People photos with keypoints

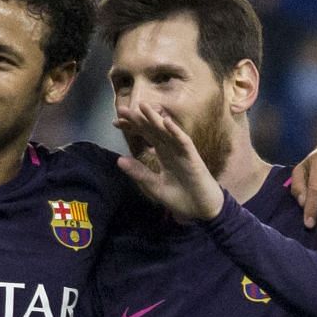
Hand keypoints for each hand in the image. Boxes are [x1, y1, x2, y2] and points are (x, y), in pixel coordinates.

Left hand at [114, 104, 226, 220]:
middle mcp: (171, 149)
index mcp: (162, 154)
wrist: (201, 209)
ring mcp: (182, 151)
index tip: (115, 122)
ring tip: (142, 106)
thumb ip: (139, 173)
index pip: (145, 136)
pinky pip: (184, 142)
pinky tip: (166, 122)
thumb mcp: (154, 186)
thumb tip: (119, 159)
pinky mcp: (193, 157)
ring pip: (167, 131)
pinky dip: (176, 132)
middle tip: (121, 109)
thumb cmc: (181, 197)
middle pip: (153, 130)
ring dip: (155, 119)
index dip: (132, 127)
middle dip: (138, 119)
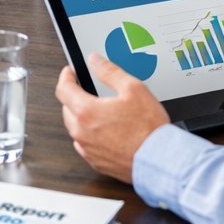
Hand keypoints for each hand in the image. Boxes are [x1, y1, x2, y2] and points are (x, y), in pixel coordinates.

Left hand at [54, 54, 169, 182]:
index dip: (66, 77)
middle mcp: (82, 132)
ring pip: (75, 128)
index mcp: (86, 112)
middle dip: (74, 97)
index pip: (63, 89)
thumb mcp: (133, 89)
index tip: (70, 73)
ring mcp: (88, 149)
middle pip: (67, 109)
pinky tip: (106, 131)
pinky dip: (90, 135)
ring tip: (101, 111)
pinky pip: (85, 145)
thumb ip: (110, 72)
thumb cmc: (148, 129)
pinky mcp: (96, 162)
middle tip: (87, 90)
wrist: (160, 160)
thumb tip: (95, 61)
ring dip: (81, 117)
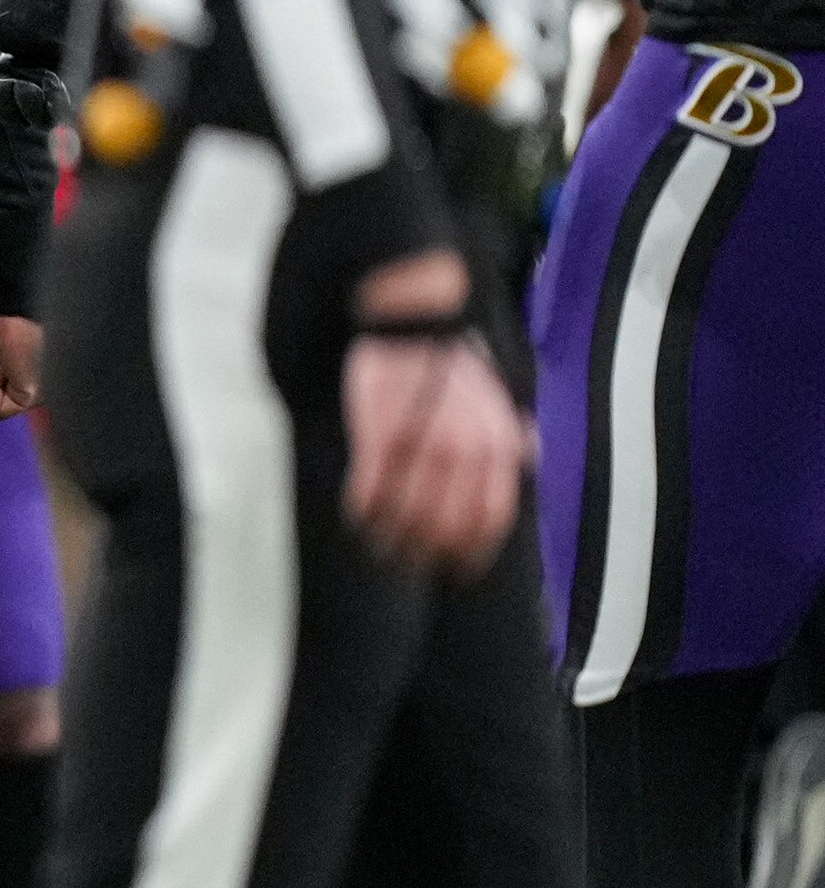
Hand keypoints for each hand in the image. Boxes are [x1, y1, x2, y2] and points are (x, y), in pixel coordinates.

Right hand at [342, 248, 526, 578]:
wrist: (413, 319)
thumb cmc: (450, 359)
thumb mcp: (497, 394)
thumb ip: (514, 430)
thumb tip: (530, 454)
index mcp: (497, 445)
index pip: (491, 519)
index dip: (471, 552)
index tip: (452, 568)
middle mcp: (466, 451)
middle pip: (447, 526)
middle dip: (426, 552)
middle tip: (407, 559)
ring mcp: (423, 444)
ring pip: (407, 515)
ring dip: (390, 537)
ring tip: (377, 541)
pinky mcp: (381, 434)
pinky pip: (372, 488)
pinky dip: (363, 508)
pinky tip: (357, 513)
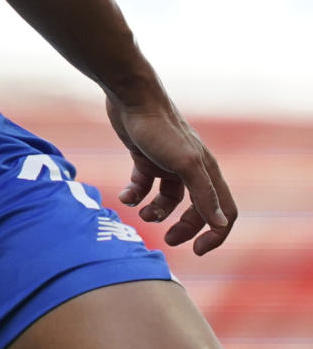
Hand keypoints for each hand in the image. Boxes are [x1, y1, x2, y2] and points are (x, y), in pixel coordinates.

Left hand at [106, 94, 236, 254]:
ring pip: (168, 200)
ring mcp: (168, 163)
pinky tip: (125, 197)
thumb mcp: (184, 163)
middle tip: (166, 240)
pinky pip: (144, 186)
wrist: (131, 98)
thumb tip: (220, 224)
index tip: (196, 251)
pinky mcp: (146, 158)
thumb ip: (203, 193)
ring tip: (140, 212)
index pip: (224, 210)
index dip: (216, 234)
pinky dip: (135, 195)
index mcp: (207, 171)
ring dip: (155, 211)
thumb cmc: (159, 128)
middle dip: (183, 228)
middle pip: (196, 209)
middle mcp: (192, 169)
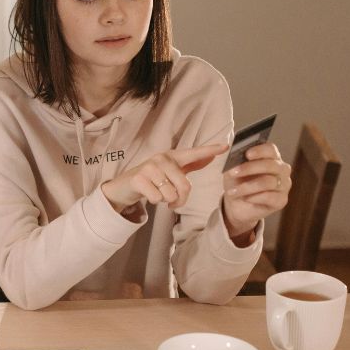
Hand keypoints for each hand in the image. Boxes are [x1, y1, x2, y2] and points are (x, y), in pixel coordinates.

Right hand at [100, 143, 227, 214]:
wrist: (124, 186)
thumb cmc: (151, 179)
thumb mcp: (171, 171)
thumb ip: (191, 164)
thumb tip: (211, 157)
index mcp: (172, 157)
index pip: (194, 153)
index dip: (209, 150)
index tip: (225, 146)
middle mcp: (162, 159)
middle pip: (185, 186)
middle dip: (180, 200)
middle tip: (172, 202)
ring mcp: (149, 167)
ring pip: (170, 194)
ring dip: (165, 200)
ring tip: (157, 193)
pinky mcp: (139, 178)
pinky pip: (157, 198)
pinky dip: (154, 201)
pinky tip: (148, 194)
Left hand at [222, 142, 290, 240]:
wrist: (237, 204)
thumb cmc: (237, 182)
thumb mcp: (233, 169)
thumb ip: (235, 159)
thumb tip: (232, 152)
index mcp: (271, 157)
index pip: (271, 149)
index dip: (259, 151)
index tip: (247, 154)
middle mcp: (281, 169)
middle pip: (270, 165)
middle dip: (249, 168)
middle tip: (233, 173)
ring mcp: (284, 185)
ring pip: (268, 182)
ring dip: (247, 186)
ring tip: (233, 191)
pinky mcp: (282, 200)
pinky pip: (270, 196)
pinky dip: (255, 197)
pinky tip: (246, 198)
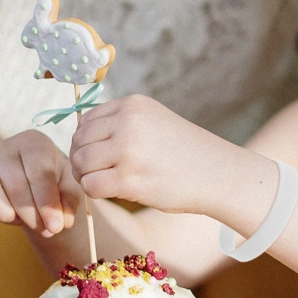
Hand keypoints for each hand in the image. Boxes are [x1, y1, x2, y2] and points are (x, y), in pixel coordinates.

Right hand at [0, 130, 81, 235]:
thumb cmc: (56, 182)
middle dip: (30, 214)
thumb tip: (62, 221)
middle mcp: (5, 148)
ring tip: (20, 220)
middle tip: (43, 228)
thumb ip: (69, 202)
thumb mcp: (70, 188)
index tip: (56, 226)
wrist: (37, 186)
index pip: (38, 172)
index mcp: (33, 142)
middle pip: (14, 184)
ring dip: (4, 213)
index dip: (47, 203)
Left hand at [69, 95, 234, 214]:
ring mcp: (128, 150)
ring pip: (81, 163)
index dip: (85, 140)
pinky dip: (95, 192)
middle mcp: (128, 122)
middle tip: (96, 173)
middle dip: (82, 160)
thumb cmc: (185, 152)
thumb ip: (121, 123)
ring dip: (86, 177)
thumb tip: (80, 137)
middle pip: (79, 141)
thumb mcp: (154, 121)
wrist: (218, 173)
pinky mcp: (129, 178)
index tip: (97, 155)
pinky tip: (112, 192)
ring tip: (104, 182)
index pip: (86, 120)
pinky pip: (91, 185)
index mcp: (133, 105)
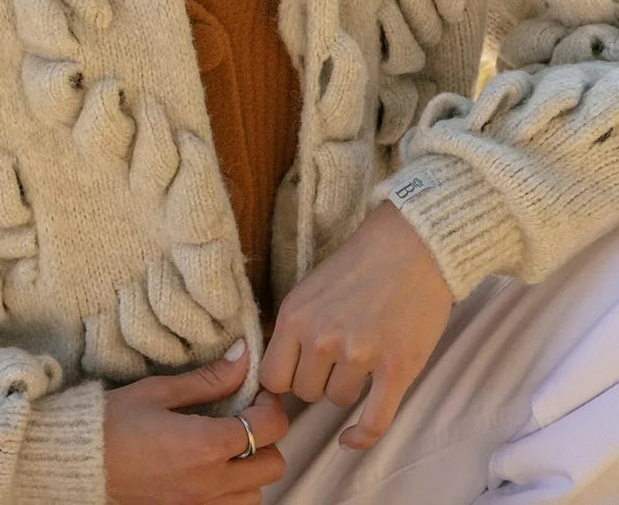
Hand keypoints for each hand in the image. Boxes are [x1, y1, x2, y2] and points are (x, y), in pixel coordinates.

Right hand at [104, 339, 288, 503]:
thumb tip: (243, 356)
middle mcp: (210, 483)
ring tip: (227, 442)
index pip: (269, 427)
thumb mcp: (160, 391)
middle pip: (273, 464)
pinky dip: (233, 491)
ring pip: (255, 493)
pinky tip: (212, 467)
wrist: (78, 462)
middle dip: (267, 436)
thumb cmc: (113, 421)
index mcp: (205, 446)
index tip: (257, 389)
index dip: (271, 403)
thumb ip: (208, 378)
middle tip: (245, 414)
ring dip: (251, 467)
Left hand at [253, 200, 453, 450]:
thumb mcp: (310, 287)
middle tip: (338, 357)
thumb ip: (295, 327)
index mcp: (295, 315)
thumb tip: (279, 367)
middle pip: (306, 392)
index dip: (285, 379)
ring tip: (364, 355)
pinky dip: (361, 436)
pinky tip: (350, 439)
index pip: (272, 377)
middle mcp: (321, 338)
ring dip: (348, 387)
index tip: (298, 375)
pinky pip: (373, 420)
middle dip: (319, 380)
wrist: (413, 245)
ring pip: (339, 400)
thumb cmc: (362, 263)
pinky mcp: (396, 368)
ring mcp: (359, 355)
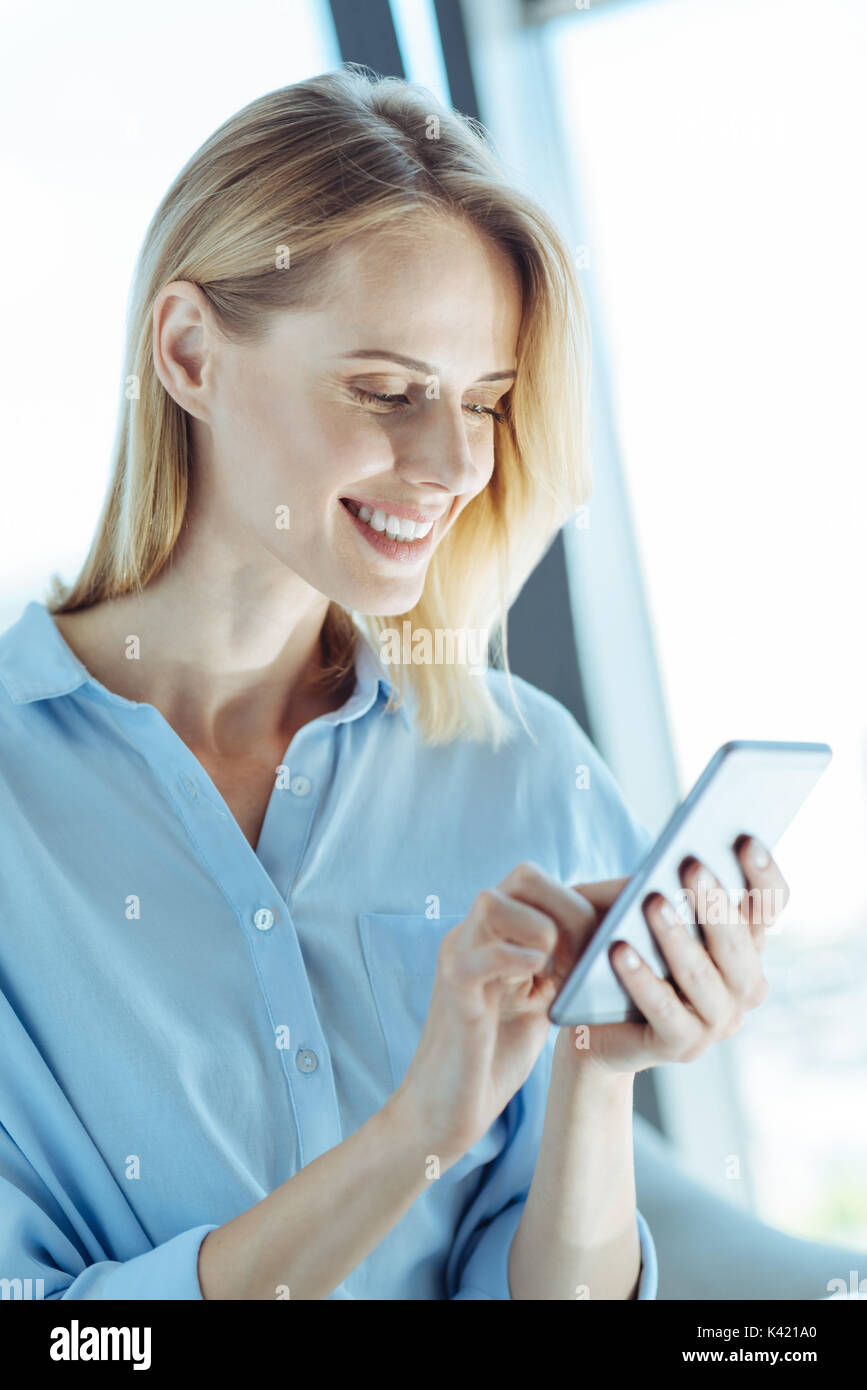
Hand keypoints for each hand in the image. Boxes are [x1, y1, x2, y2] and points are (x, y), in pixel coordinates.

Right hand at [394, 861, 603, 1165]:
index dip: (587, 892)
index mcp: (494, 931)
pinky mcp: (451, 988)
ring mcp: (456, 955)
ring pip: (494, 901)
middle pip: (523, 876)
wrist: (446, 1107)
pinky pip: (481, 955)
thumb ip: (563, 963)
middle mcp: (472, 933)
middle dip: (570, 906)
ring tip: (559, 971)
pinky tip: (539, 983)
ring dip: (542, 928)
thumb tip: (615, 934)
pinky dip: (518, 961)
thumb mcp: (541, 997)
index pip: (540, 880)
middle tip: (588, 954)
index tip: (621, 917)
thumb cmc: (495, 1053)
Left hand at [564, 834, 788, 1076]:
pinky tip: (620, 951)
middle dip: (715, 904)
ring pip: (702, 976)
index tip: (745, 839)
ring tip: (653, 903)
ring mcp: (716, 1022)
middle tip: (692, 866)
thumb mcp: (639, 910)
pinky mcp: (680, 1047)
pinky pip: (663, 1010)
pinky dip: (643, 979)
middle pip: (738, 944)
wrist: (589, 1020)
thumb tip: (674, 857)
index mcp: (745, 946)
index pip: (769, 908)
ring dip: (677, 938)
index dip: (762, 875)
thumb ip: (662, 887)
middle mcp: (742, 987)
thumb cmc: (619, 947)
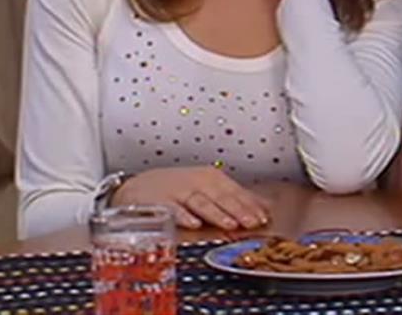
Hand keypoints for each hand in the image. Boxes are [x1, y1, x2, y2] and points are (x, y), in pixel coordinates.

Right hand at [112, 167, 270, 230]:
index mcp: (211, 178)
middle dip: (238, 209)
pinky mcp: (159, 202)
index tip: (264, 217)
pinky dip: (183, 216)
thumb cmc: (177, 190)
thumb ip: (234, 198)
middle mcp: (196, 182)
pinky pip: (173, 209)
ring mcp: (177, 191)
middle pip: (221, 196)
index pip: (235, 191)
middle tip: (253, 222)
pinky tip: (193, 224)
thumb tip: (264, 206)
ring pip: (201, 202)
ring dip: (216, 213)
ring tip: (230, 224)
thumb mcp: (207, 189)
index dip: (250, 204)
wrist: (137, 188)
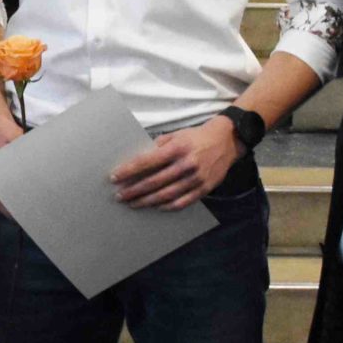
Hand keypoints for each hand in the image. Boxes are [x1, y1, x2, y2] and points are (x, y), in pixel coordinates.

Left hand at [110, 117, 236, 210]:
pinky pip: (182, 202)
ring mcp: (196, 178)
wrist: (227, 140)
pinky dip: (167, 206)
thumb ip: (158, 146)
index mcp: (177, 148)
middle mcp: (187, 164)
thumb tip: (138, 160)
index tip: (114, 177)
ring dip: (146, 201)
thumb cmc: (196, 137)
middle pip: (154, 181)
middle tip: (120, 196)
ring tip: (133, 204)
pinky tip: (155, 206)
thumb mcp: (176, 135)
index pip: (147, 161)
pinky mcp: (204, 188)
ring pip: (166, 195)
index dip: (129, 171)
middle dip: (134, 190)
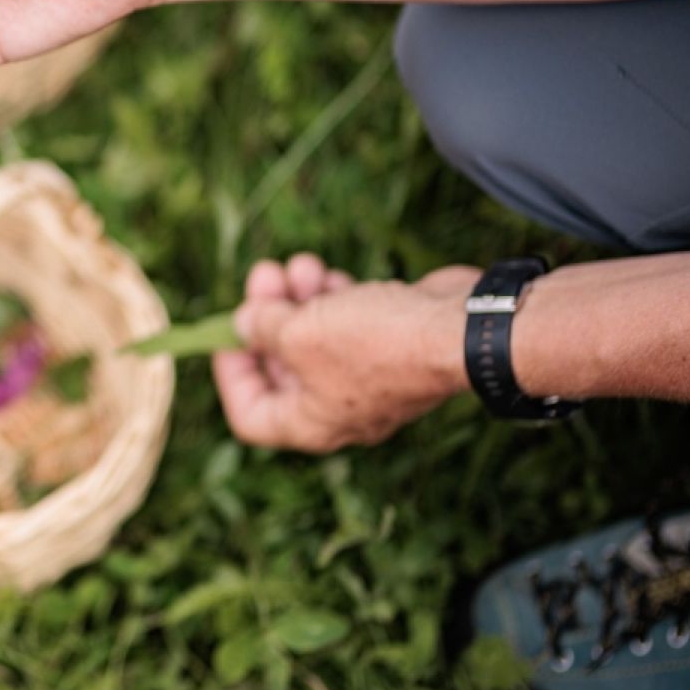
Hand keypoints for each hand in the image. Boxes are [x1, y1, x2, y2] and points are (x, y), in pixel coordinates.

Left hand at [210, 254, 475, 452]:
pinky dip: (335, 299)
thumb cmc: (378, 342)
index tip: (226, 335)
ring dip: (301, 298)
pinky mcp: (393, 347)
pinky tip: (332, 275)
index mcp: (313, 423)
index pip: (252, 417)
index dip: (231, 376)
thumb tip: (244, 324)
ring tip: (302, 266)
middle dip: (268, 316)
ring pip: (316, 337)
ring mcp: (370, 378)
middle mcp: (341, 408)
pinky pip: (349, 325)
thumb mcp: (299, 332)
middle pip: (283, 366)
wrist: (463, 331)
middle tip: (265, 275)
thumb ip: (262, 328)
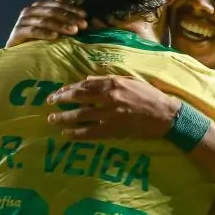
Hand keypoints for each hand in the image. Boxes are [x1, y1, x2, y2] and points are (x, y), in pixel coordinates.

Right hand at [6, 0, 88, 47]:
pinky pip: (33, 31)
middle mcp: (30, 11)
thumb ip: (64, 20)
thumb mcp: (53, 29)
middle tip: (83, 25)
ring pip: (44, 20)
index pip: (58, 4)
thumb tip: (84, 15)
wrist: (17, 56)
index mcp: (39, 7)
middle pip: (52, 11)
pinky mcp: (17, 32)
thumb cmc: (38, 41)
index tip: (85, 16)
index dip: (72, 9)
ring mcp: (23, 21)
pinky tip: (55, 37)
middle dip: (69, 17)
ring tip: (73, 31)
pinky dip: (45, 33)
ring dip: (60, 25)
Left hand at [46, 76, 180, 139]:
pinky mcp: (113, 129)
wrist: (165, 115)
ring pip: (81, 115)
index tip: (58, 92)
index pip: (85, 85)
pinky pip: (90, 132)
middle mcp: (109, 97)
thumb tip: (88, 80)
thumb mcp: (130, 81)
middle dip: (61, 100)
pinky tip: (67, 134)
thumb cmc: (149, 96)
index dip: (69, 88)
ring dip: (64, 118)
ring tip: (52, 120)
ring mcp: (110, 114)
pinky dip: (77, 133)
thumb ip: (108, 80)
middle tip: (49, 103)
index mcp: (113, 83)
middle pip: (79, 98)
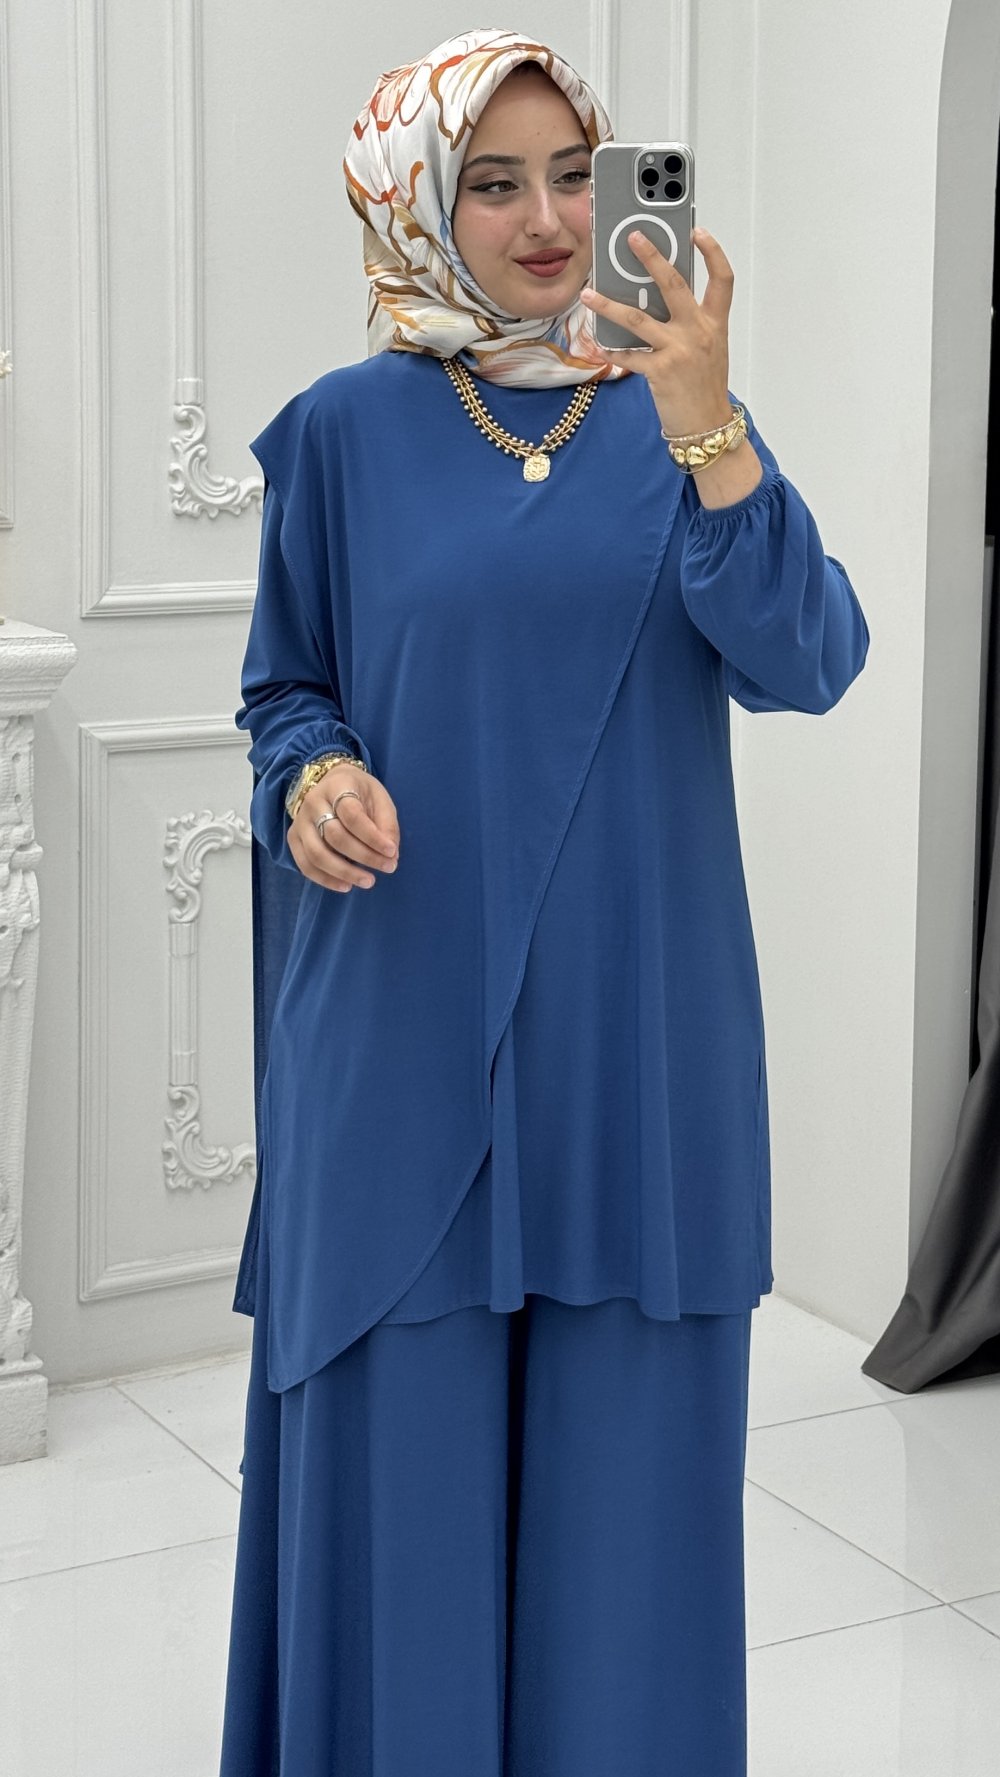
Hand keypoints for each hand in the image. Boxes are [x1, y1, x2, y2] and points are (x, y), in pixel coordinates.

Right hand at [288, 763, 399, 892]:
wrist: (332, 785)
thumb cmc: (359, 794)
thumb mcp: (380, 799)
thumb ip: (387, 824)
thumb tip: (391, 855)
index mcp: (337, 786)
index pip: (352, 815)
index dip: (372, 836)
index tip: (391, 852)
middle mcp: (313, 802)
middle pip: (335, 836)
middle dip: (364, 856)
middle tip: (387, 868)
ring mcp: (300, 821)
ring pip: (317, 853)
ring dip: (344, 872)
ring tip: (368, 881)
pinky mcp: (294, 838)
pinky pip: (305, 864)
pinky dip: (326, 879)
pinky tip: (346, 886)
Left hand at [580, 227, 733, 439]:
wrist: (707, 426)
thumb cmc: (704, 386)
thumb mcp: (708, 348)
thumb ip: (689, 322)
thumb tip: (655, 300)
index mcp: (715, 323)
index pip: (722, 279)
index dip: (712, 252)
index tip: (697, 232)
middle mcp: (699, 332)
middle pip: (674, 284)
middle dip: (652, 257)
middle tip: (633, 237)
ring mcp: (679, 351)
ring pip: (637, 318)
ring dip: (608, 304)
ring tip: (588, 293)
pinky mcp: (660, 371)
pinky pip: (629, 355)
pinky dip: (611, 351)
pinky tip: (597, 345)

* [Directions] An exact copy of the lines above from the one with "ring pip: (170, 194)" up to and including the one with "middle dip: (30, 214)" is required; reproduce only those lines, omitting all pictures.

* [Response to this exercise]
ring pip: (170, 194)
ring dip: (165, 200)
ring tip: (157, 193)
pinky mcp: (139, 178)
pinky pip: (157, 198)
pinky dip: (154, 201)
pinky tip: (148, 194)
Left hand at [222, 142, 290, 240]:
wrist: (237, 204)
thumb cmc: (237, 182)
thumb mcp: (233, 169)
thumb ip: (235, 159)
thumb tip: (232, 152)
index mcp: (271, 157)
index pip: (271, 149)
index dip: (259, 151)
index tip: (247, 154)
middle mcp: (281, 169)
middle pip: (270, 165)
middle dip: (249, 168)
middle tip: (233, 173)
ring mcp: (284, 185)
ring pip: (268, 182)
ring dip: (247, 186)
ring tip: (233, 191)
pinky mcp: (282, 200)
pinky pip: (270, 196)
pinky dip: (255, 197)
pinky tip: (246, 198)
Hand keypoints for each hand in the image. Boxes are [x1, y1, x2, y2] and points are (x, y), in pixel coordinates.

Right hand at [0, 130, 81, 235]:
thumb cmc: (56, 182)
middle dip: (30, 214)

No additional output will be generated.